VirtualZarr with Kerchunk for RiOMar data#
Context#
Purpose#
The goal is to create a virtualzarr for all RiOMar data using Kerchunk (since Icechunk does not work at the moment on Pangeo-EOSC or for data on datamor (https access).
Description#
In this notebook, we will:
list all the RiOMar data available online on Datamore
Create a virtualzarr of the RiOMar data
Save it as kerchunk in parquet format
Contributions#
Notebook#
Justus Magin (author), CNRS-LOPS (France), @keewis
Bibliography and other interesting resources#
from functools import partial
import fsspec
import virtualizarr
import xarray as xr
fs = fsspec.filesystem("http")
inroot = "https://data-fair2adapt.ifremer.fr/riomar/GAMAR"

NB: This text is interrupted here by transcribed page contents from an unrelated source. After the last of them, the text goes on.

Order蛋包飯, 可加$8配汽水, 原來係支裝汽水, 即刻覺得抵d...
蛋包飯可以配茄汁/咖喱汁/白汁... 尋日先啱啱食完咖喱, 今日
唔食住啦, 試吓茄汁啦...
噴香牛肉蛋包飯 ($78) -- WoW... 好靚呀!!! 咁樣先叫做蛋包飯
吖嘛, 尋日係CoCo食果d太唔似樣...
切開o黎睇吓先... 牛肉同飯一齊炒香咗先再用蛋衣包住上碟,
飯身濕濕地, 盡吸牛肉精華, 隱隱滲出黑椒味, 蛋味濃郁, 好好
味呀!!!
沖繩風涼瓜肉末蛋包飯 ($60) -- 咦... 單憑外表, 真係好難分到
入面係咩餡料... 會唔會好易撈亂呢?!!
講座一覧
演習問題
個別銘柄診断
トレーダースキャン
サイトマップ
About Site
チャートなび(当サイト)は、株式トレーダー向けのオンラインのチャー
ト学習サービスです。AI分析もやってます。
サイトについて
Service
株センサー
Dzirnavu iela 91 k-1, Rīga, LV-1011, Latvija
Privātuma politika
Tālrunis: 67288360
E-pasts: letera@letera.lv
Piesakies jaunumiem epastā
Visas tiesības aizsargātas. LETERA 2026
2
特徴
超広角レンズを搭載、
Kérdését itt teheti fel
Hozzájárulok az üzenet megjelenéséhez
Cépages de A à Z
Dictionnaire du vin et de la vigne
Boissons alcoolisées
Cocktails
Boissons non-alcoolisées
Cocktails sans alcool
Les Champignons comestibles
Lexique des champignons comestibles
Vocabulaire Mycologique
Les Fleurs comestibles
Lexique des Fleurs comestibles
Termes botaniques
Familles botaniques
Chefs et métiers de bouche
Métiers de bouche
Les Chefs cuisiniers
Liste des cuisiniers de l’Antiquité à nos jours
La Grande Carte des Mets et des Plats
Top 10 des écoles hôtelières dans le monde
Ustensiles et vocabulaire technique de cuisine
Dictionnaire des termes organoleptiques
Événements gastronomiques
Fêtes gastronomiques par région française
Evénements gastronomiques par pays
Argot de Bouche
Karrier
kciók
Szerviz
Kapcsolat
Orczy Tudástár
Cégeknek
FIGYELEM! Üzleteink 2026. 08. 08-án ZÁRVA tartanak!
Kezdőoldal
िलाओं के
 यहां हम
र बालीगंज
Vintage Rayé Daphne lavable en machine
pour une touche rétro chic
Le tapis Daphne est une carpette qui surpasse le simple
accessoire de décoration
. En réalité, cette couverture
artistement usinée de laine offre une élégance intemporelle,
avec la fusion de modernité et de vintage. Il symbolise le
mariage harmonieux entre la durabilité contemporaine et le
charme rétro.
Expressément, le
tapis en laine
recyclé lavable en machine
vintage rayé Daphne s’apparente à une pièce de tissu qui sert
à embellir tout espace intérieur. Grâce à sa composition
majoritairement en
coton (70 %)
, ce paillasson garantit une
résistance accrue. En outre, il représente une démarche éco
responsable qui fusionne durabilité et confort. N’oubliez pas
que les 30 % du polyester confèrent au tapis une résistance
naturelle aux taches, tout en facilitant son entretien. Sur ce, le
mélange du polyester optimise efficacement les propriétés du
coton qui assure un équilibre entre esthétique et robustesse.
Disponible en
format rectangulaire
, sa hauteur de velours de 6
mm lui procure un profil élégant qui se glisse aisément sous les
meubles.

urls = fs.glob(f"{inroot}/*.nc")
import distributed
cluster = distributed.LocalCluster(n_workers=24)
client = cluster.get_client()
client
func = partial(
virtualizarr.open_virtual_dataset,
backend=virtualizarr.readers.hdf.HDFVirtualBackend,
indexes={},
loadable_variables=[
"time_counter",
"time_instant",
"x_rho",
"y_rho",
"x_u",
"x_v",
"y_u",
"y_v",
"axis_nbounds",
],
decode_times=True,
)
futures = client.map(func, urls)
dss = client.gather(futures)
grid_url = "https://data-fair2adapt.ifremer.fr/riomar/misc/croco_grd_hdf5.nc"
grid = virtualizarr.open_virtual_dataset(
grid_url, filetype="netcdf4", indexes={}, loadable_variables=["lon_rho", "lat_rho"]
)
grid
ds = (
xr.concat(
dss,
dim="time_counter",
compat="override",
coords="minimal",
combine_attrs="drop_conflicts",
)
.set_coords(["time_counter_bounds", "time_instant_bounds"])
.assign_coords(
{
"nav_lon_rho": lambda ds: ds["nav_lon_rho"].copy(data=grid["lon_rho"].data),
"nav_lat_rho": lambda ds: ds["nav_lat_rho"].copy(data=grid["lat_rho"].data),
}
)
)
ds
ds.virtualize.to_kerchunk("riomar.parquet", format="parquet")
ds.virtualize
reopened = xr.open_dataset("riomar.parquet", engine="kerchunk", chunks={})
reopened
(reopened["nav_lat_rho"] == -1).sum().compute()
virtualizarr.open_virtual_dataset(
"riomar.parquet",
filetype="kerchunk",
indexes={},
loadable_variables=[
"time_counter",
"time_instant",
"x_rho",
"y_rho",
"x_u",
"x_v",
"y_u",
"y_v",
"axis_nbounds",
],
)